Sa transformation mentale a nourri la revanche collective. En 2022, l’Afrique du Sud bat à nouveau le Nigeria dès son entrée en lice (2-1), comme en 2018, puis remporte enfin son premier titre continental. Motlhalo entre dans une autre dimension.
Et elle n’a pas ralenti. Lors de cette CAN 2024 au Maroc, elle ouvre le score contre le Ghana, d’un penalty limpide, avec sa routine désormais classique : regard fixe, respiration contrôlée, précision clinique. Face au Nigeria en demi-finale, alors que son équipe est menée 1-0, elle s’avance, encore. Et convertit. Seule joueuse à avoir trompé Chiamaka Nnadozie dans ce tournoi. Symbole fort.
Mais malgré ce sursaut, les Sud-Africaines finiront par céder (1-2), punies dans les arrêts de jeu. Fin de parcours. Fin de rêve. Pas pour Motlhalo.
Cinq penalties, un statut confirmé
En trois éditions de la CAN Féminine CAF TotalEnergies, Linda Motlhalo a inscrit six buts, dont cinq sur penalty. Une statistique qui ne dit pas tout de son influence dans le jeu, mais qui consacre une spécialiste. Une experte. Une meneuse.

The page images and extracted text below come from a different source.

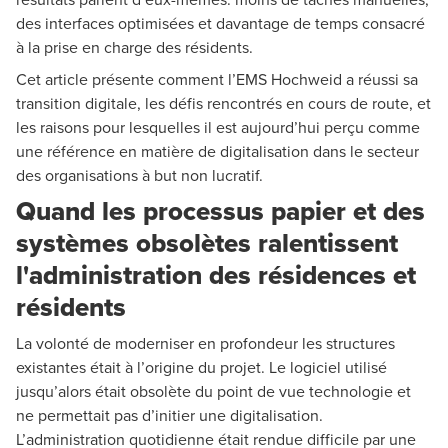
des interfaces optimisées et davantage de temps consacré
à la prise en charge des résidents.
Cet article présente comment l’EMS Hochweid a réussi sa
transition digitale, les défis rencontrés en cours de route, et
les raisons pour lesquelles il est aujourd’hui perçu comme
une référence en matière de digitalisation dans le secteur
des organisations à but non lucratif.
Quand les processus papier et des
systèmes obsolètes ralentissent
l'administration des résidences et
résidents
La volonté de moderniser en profondeur les structures
existantes était à l’origine du projet. Le logiciel utilisé
jusqu’alors était obsolète du point de vue technologie et
ne permettait pas d’initier une digitalisation.
L’administration quotidienne était rendue difficile par une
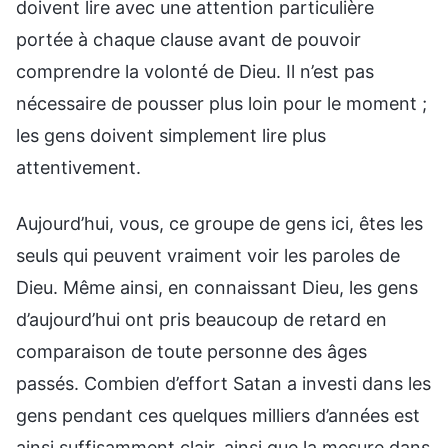
doivent lire avec une attention particulière
portée à chaque clause avant de pouvoir
comprendre la volonté de Dieu. Il n’est pas
nécessaire de pousser plus loin pour le moment ;
les gens doivent simplement lire plus
attentivement.
Aujourd’hui, vous, ce groupe de gens ici, êtes les
seuls qui peuvent vraiment voir les paroles de
Dieu. Même ainsi, en connaissant Dieu, les gens
d’aujourd’hui ont pris beaucoup de retard en
comparaison de toute personne des âges
passés. Combien d’effort Satan a investi dans les
gens pendant ces quelques milliers d’années est
ainsi suffisamment clair, ainsi que la mesure dans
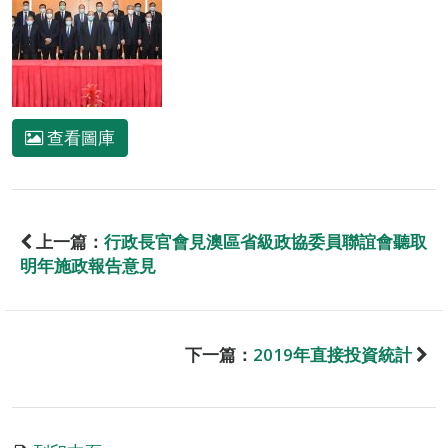
查看圖庫
上一篇：
行政長官會見澳區省級政協委員聯誼會聽取
明年施政報告意見
下一篇：
2019年直接投資統計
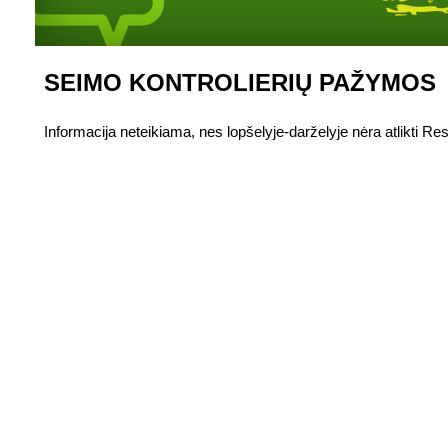
SEIMO KONTROLIERIŲ PAŽYMOS
Informacija neteikiama, nes lopšelyje-darželyje nėra atlikti Res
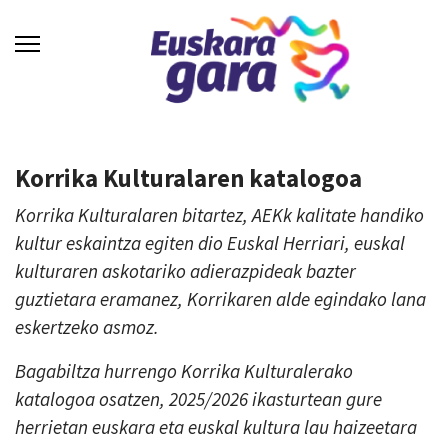
Korrika Kulturalaren katalogoa
Korrika Kulturalaren bitartez, AEKk kalitate handiko
kultur eskaintza egiten dio Euskal Herriari, euskal
kulturaren askotariko adierazpideak bazter
guztietara eramanez, Korrikaren alde egindako lana
eskertzeko asmoz.
Bagabiltza hurrengo Korrika Kulturalerako
katalogoa osatzen, 2025/2026 ikasturtean gure
herrietan euskara eta euskal kultura lau haizeetara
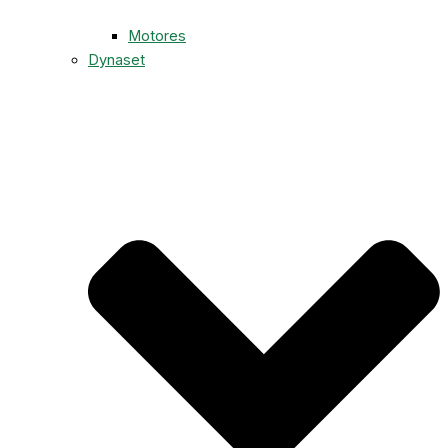
Motores
Dynaset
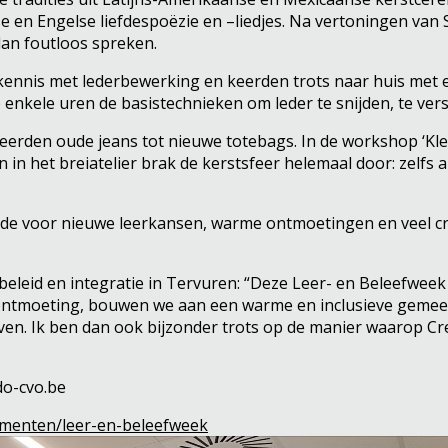
se en Engelse liefdespoëzie en –liedjes. Na vertoningen van
dan foutloos spreken.
nis met lederbewerking en keerden trots naar huis met ee
 enkele uren de basistechnieken om leder te snijden, te ver
erden oude jeans tot nieuwe totebags. In de workshop ‘Kleur
n in het breiatelier brak de kerstsfeer helemaal door: zelf
de voor nieuwe leerkansen, warme ontmoetingen en veel cre
 beleid en integratie in Tervuren: “Deze Leer- en Beleefwee
ontmoeting, bouwen we aan een warme en inclusieve gemeens
ven. Ik ben dan ook bijzonder trots op de manier waarop C
o-cvo.be
momenten/leer-en-beleefweek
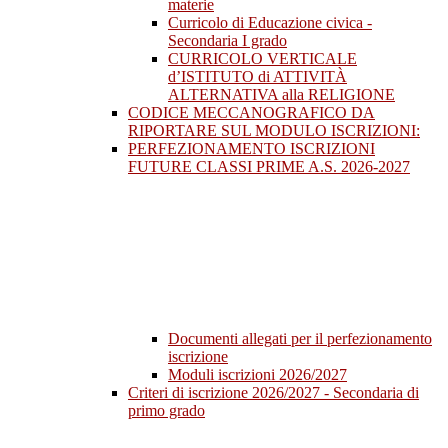
materie
Curricolo di Educazione civica -
Secondaria I grado
CURRICOLO VERTICALE
d’ISTITUTO di ATTIVITÀ
ALTERNATIVA alla RELIGIONE
CODICE MECCANOGRAFICO DA
RIPORTARE SUL MODULO ISCRIZIONI:
PERFEZIONAMENTO ISCRIZIONI
FUTURE CLASSI PRIME A.S. 2026-2027
Documenti allegati per il perfezionamento
iscrizione
Moduli iscrizioni 2026/2027
Criteri di iscrizione 2026/2027 - Secondaria di
primo grado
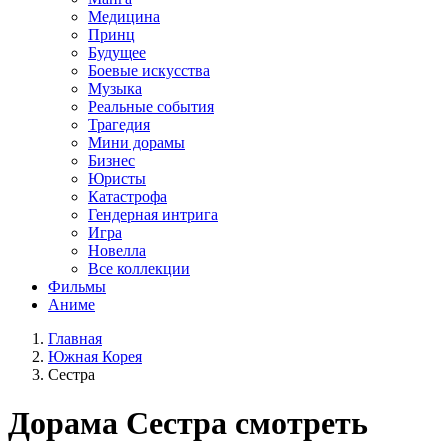
Медицина
Принц
Будущее
Боевые искусства
Музыка
Реальные события
Трагедия
Мини дорамы
Бизнес
Юристы
Катастрофа
Гендерная интрига
Игра
Новелла
Все коллекции
Фильмы
Аниме
Главная
Южная Корея
Сестра
Дорама
Сестра
смотреть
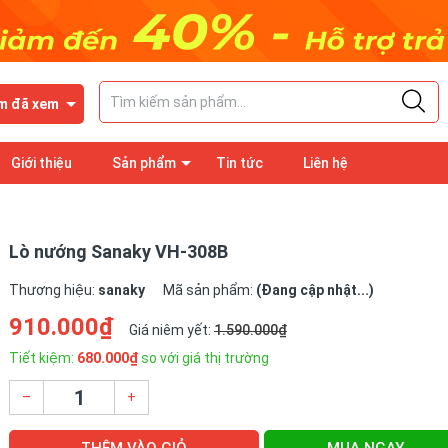
m đã xem
Giới thiệu
Sản phẩm
Tin tức
Liên hệ
Lò nướng Sanaky VH-308B
Thương hiệu:
sanaky
Mã sản phẩm:
(Đang cập nhật...)
910.000₫
Giá niêm yết:
1.590.000₫
Tiết kiệm:
680.000₫
so với giá thị trường
–
+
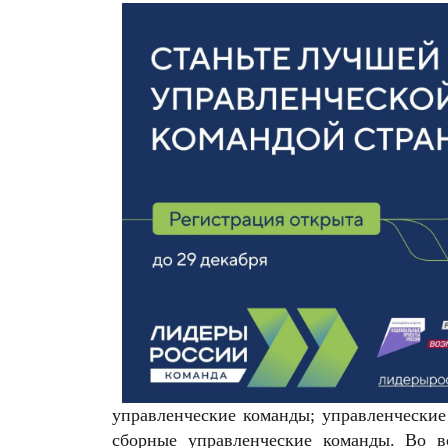
управленческие команды; управленческие
сборные управленческие команды. Во в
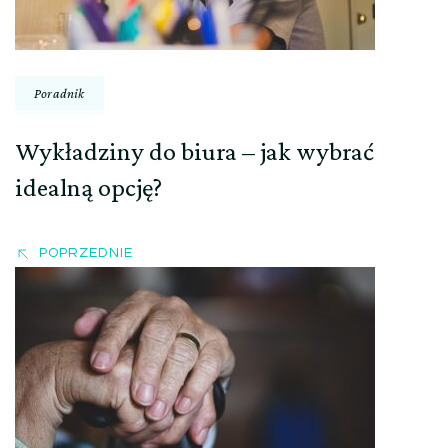
Poradnik
Wykładziny do biura – jak wybrać
idealną opcję?
POPRZEDNIE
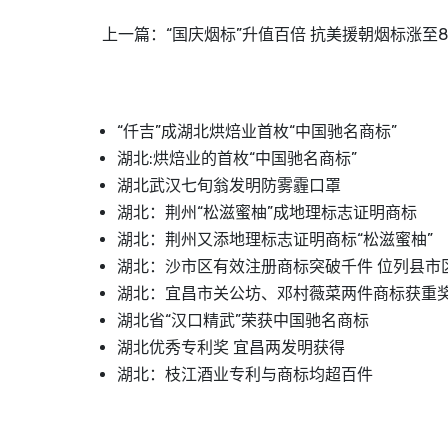
上一篇：
“国庆烟标”升值百倍 抗美援朝烟标涨至8
“仟吉”成湖北烘焙业首枚“中国驰名商标”
湖北:烘焙业的首枚“中国驰名商标”
湖北武汉七旬翁发明防雾霾口罩
湖北：荆州“松滋蜜柚”成地理标志证明商标
湖北：荆州又添地理标志证明商标“松滋蜜柚”
湖北：沙市区有效注册商标突破千件 位列县市
湖北：宜昌市关公坊、邓村薇菜两件商标获重
湖北省“汉口精武”荣获中国驰名商标
湖北优秀专利奖 宜昌两发明获得
湖北：枝江酒业专利与商标均超百件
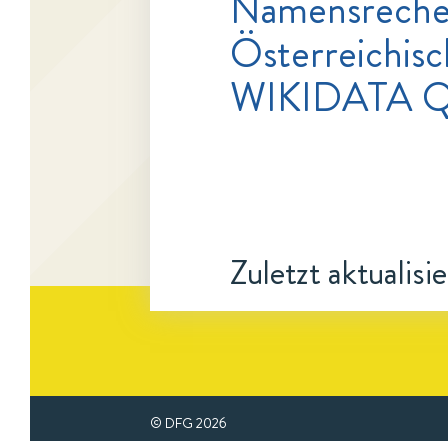
Namensrecher
Österreichisc
WIKIDATA Q
Zuletzt aktualisi
© DFG
2026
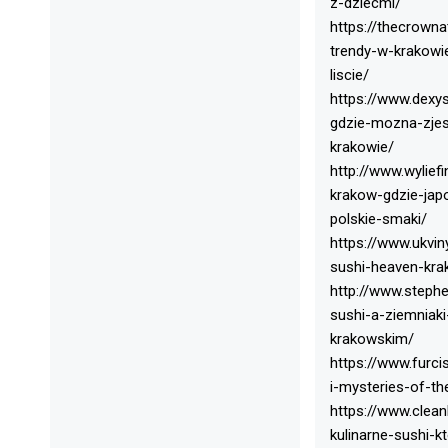
z-dziecmi/
https://thecrowna
trendy-w-krakowi
liscie/
https://www.dexy
gdzie-mozna-zje
krakowie/
http://www.wylief
krakow-gdzie-jap
polskie-smaki/
https://www.ukvin
sushi-heaven-kra
http://www.steph
sushi-a-ziemniaki
krakowskim/
https://www.furci
i-mysteries-of-t
https://www.clean
kulinarne-sushi-k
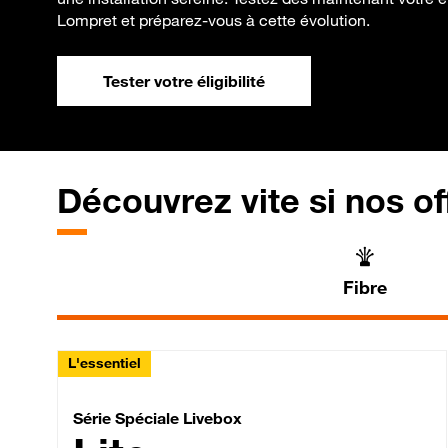
Lompret et préparez-vous à cette évolution.
Tester votre éligibilité
Découvrez vite si nos of
Fibre
L'essentiel
Série Spéciale Livebox 
Série Spéciale Livebox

"Le penalty, c’est du mental. Ce sont des jeux d’esprit. Je suis calme parce que j’ai préparé ce moment. Je le chéris."
Et si l’Afrique du Sud a laissé passer une nouvelle chance de conserver sa couronne, Motlhalo, elle, s’est imposée comme une figure incontournable du football africain. Une métronome. Une survivante. Une reine, à onze mètres.